# prodac fondo vivo



## DarkCobra (Jun 22, 2004)

LOL, I had problems finding any info on this in English!

It appears to be a fracted clay substrate, similar to Flourite - but with some added nutrients, similar to Eco Complete.

If it's what you've got, and the price is right, use it. There's no reason it shouldn't perform well. All fracted clays do.


----------



## cxz (Dec 6, 2005)

its just slightly more expensive (~5 dollars) than regular gravel, so it can't hurt  

I'll give it a try..


----------



## eds (Feb 12, 2003)

Id find it hard to resist using this stuff, just so I could say its name!


----------



## yoink (Apr 21, 2005)

eds said:


> Id find it hard to resist using this stuff, just so I could say its name!


When I saw the title I thought "Oh, that sounds fancy. Let's check it out"


----------



## lumpyfunk (Dec 22, 2004)

So is there a *Prodac Fondo Vivo *Pimp club in the works??:icon_mrgr :icon_mrgr


----------



## eds (Feb 12, 2003)

Try and say prodac fondo vivo 5 times fast.
It can't be done!


----------



## DarkCobra (Jun 22, 2004)

Got to the 4th time and said "Product Fondo Vivo". Darnit!


----------



## VITARTE (Jan 28, 2005)

eds said:


> Try and say prodac fondo vivo 5 times fast.
> It can't be done!


Unless you speak spanish, then it's really easy  
Rafo


----------



## cxz (Dec 6, 2005)

prodac is italian as far as i know..

and i picked it up today.. 1,5 kgs, ~ 3 pounds.. dumped it all in my 5 gallon nano with some fine black gravel on top..

i can put up pics if anyone wants to see..


----------



## plantbrain (Dec 15, 2003)

Well, it's better than plain sand etc, some new ones are coming out and the4 cost of shipping ADA or SeaChem all over the world will make the local makers more competitively priced.

We have soil master here which is very cheap and similar to eco complete but 10X less the cost.

Give the product a try, sounds decent.
Did you ask on the Italian boards?

Regards, 
Tom Barr


----------



## cxz (Dec 6, 2005)

nah.. I didnt get as far as finding a italian board and asking there... maybe I should have thought


----------



## banderbe (Oct 10, 2005)

cxz said:


> I just wondered into a petstore today, and found this substrade called prodac fondo vivo..
> 
> have any of you guys any idea on how good it is?
> 
> ...


Babelfish translates "prodac fondo vivo" from Italian to English giving "prodac deep alive"

From Spanish to English it gives "prodac alive bottom"

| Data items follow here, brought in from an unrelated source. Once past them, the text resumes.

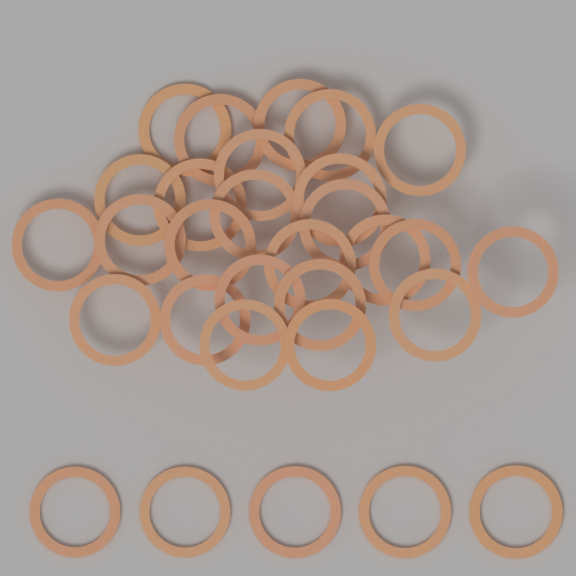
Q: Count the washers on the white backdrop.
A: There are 30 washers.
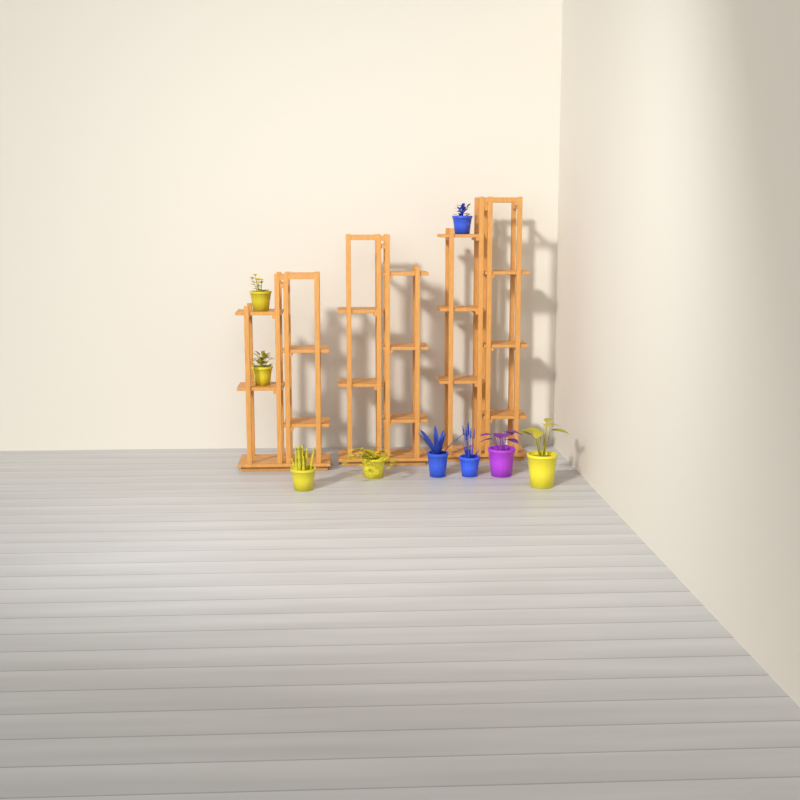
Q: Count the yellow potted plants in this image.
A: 5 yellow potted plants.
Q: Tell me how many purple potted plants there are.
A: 1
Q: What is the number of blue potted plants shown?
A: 3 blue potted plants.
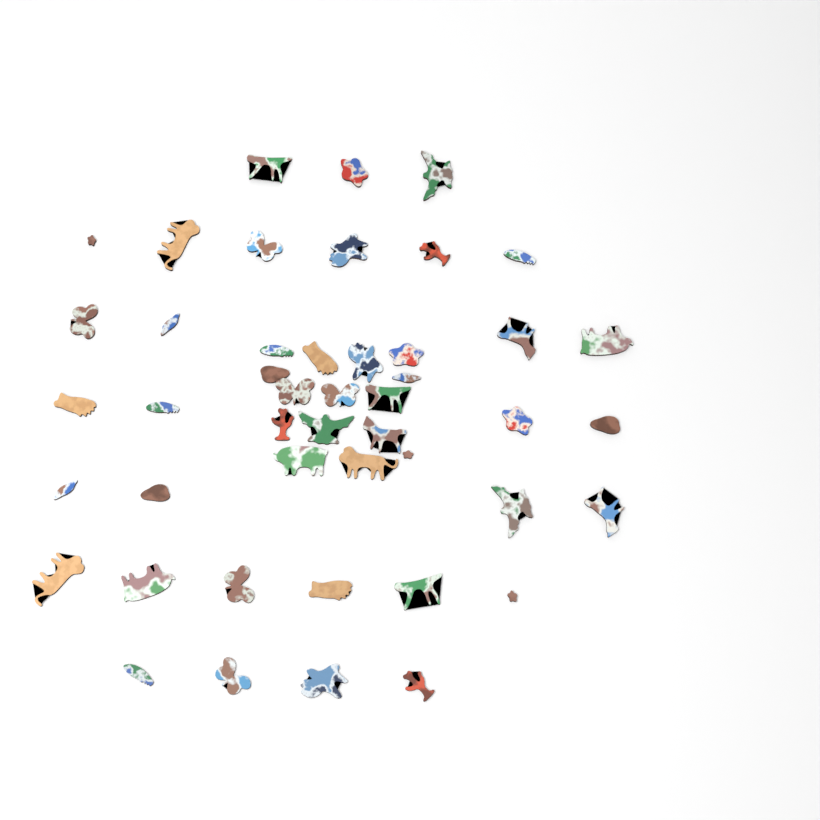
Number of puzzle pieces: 46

Prodac is probably a word that isn't in the Babelfish dictionary.


----------



## banderbe (Oct 10, 2005)

plantbrain said:


> Well, it's better than plain sand etc, some new ones are coming out and the4 cost of shipping ADA or SeaChem all over the world will make the local makers more competitively priced.
> 
> We have soil master here which is very cheap and similar to eco complete but 10X less the cost.
> 
> ...


How is soilmaster similar to Eco Complete? They certainly don't look similar. I want to try soil master but I keep reading people saying it's light weight and I don't want to find out that my substrate has trouble keeping my plants in place or flies around the water column whenever I get in there and create a current.


----------



## wearsbunnyslippers (Dec 6, 2007)

has anyone tried this?

they have it at my lfs and it is a lot cheaper than getting flourite...

i found this tank that uses it, and it looks pretty good...

http://www.ratemyfishtank.com/enlarge.php/2305


----------